Output the lines from the top of the entries below to the line with "costs around €2. Single and", both included, exactly and without pictures.

** Available data follows **

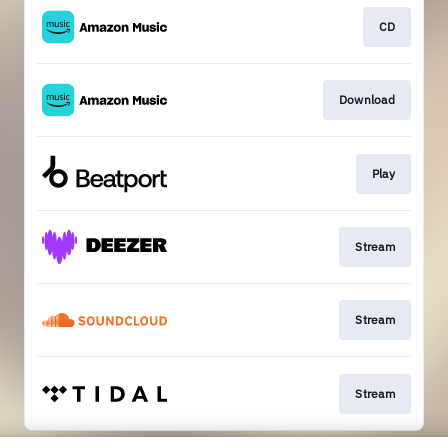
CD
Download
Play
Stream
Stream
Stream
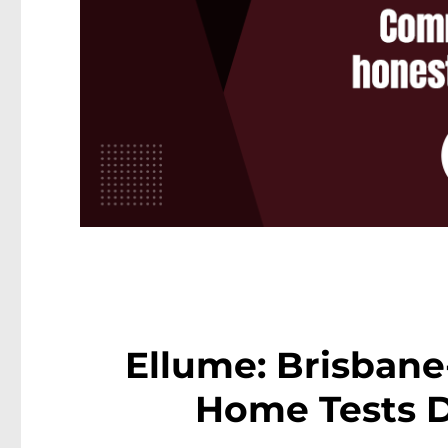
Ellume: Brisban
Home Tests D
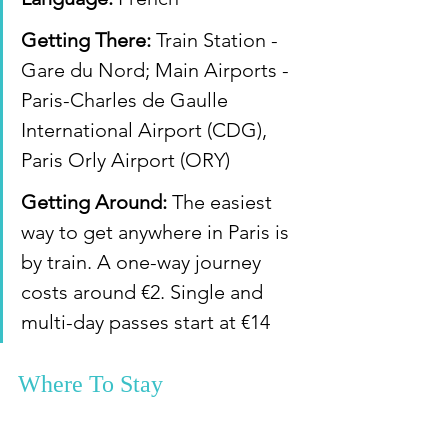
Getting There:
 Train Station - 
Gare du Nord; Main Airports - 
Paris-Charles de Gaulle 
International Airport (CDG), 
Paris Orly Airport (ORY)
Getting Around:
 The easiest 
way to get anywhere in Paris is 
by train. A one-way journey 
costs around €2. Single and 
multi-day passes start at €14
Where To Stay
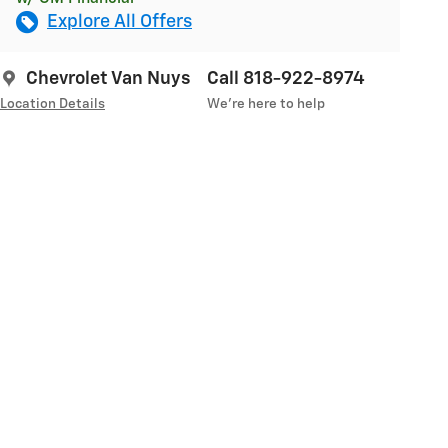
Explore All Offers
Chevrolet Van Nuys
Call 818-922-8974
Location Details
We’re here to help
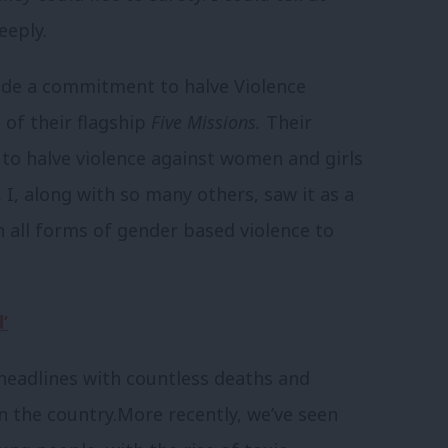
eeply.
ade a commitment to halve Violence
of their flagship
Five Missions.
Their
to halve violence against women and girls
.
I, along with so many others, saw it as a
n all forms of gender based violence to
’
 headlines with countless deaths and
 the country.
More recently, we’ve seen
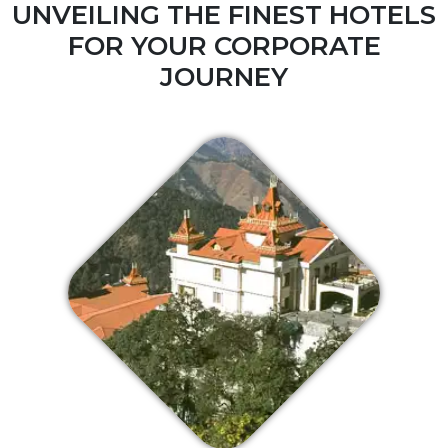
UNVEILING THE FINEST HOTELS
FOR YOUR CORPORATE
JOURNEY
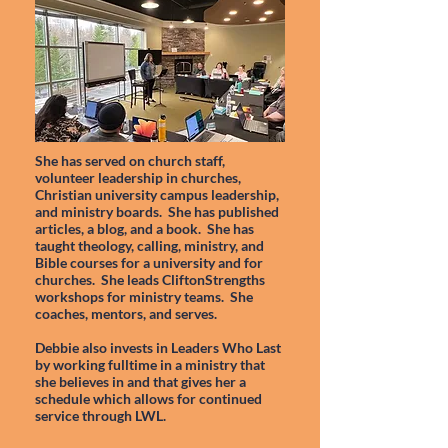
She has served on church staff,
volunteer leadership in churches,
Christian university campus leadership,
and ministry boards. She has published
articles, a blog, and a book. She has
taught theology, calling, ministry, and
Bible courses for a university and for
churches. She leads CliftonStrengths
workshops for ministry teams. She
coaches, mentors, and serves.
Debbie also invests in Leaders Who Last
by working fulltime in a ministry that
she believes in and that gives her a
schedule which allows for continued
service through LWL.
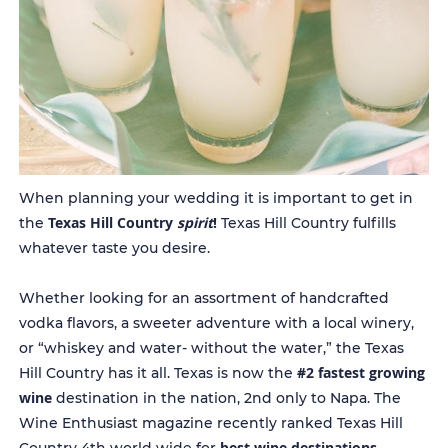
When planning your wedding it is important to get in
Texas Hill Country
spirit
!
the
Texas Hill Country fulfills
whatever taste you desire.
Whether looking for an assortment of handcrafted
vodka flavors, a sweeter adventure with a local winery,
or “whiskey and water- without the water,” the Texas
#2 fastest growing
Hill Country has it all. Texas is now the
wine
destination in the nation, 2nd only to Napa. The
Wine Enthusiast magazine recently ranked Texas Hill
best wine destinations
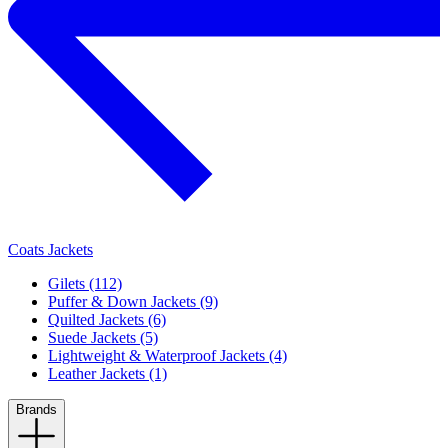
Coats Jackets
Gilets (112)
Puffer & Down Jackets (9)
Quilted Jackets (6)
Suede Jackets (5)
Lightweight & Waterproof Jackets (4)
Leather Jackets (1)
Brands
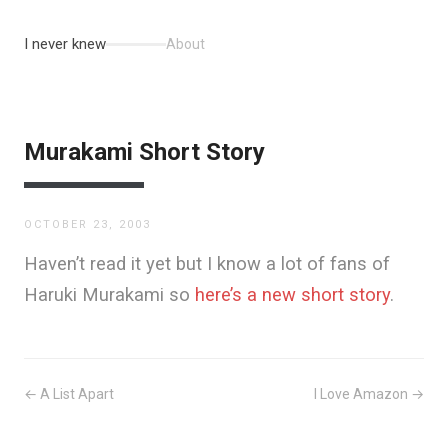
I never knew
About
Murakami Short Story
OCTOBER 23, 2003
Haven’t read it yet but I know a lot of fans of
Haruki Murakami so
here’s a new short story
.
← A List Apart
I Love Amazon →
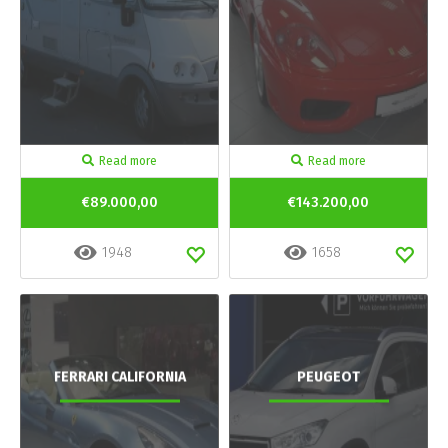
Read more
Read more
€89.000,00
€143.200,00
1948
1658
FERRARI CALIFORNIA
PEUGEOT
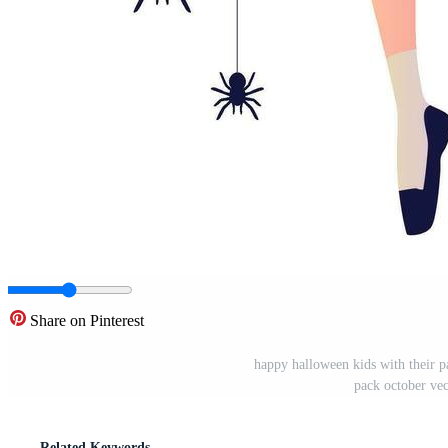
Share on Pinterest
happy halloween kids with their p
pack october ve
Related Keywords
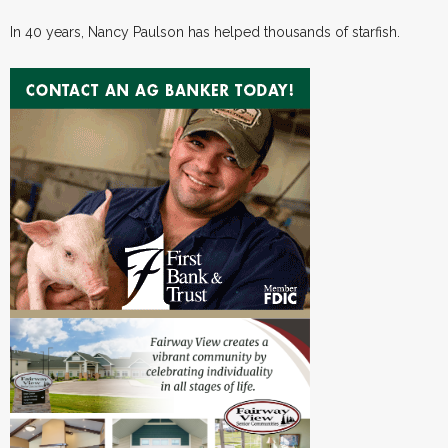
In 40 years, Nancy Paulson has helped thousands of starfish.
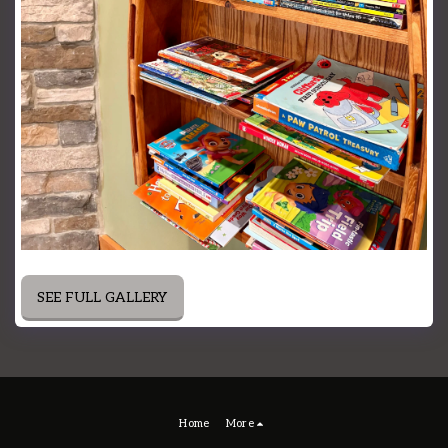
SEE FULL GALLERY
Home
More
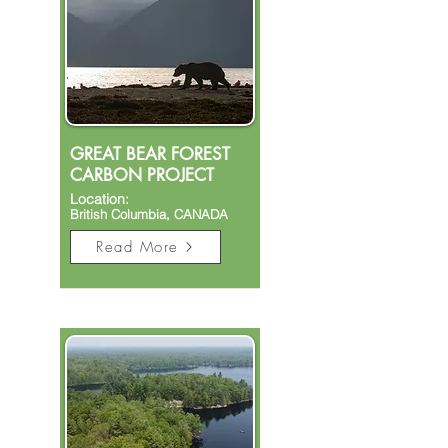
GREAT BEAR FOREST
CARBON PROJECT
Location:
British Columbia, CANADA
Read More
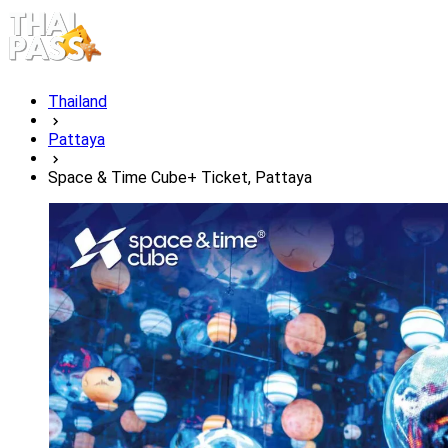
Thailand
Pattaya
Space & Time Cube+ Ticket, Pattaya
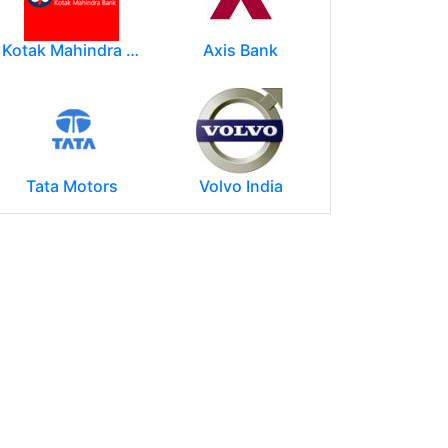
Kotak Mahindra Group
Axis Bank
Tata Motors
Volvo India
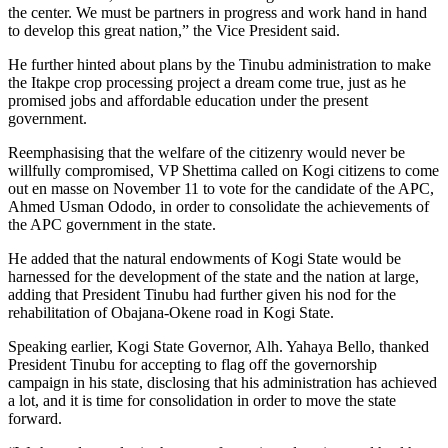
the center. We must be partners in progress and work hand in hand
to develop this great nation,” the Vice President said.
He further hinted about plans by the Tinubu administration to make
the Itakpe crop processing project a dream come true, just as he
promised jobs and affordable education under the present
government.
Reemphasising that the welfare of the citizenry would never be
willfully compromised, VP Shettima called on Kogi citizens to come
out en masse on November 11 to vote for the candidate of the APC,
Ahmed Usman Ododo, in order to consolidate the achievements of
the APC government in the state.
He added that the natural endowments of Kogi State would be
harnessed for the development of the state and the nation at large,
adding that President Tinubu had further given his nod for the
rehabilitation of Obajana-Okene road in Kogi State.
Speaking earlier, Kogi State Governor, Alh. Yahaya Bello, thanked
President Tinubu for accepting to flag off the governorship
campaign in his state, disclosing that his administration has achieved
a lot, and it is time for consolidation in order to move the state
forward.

** End of Available data **

- [Solution for this task]:
CD
Download
Play
Stream
Stream
Stream
Ellume: Brisban
Home Tests D
Getting There:
 Train Station - 
Gare du Nord; Main Airports - 
Paris-Charles de Gaulle 
International Airport (CDG), 
Paris Orly Airport (ORY)
Getting Around:
 The easiest 
way to get anywhere in Paris is 
by train. A one-way journey 
costs around €2. Single and 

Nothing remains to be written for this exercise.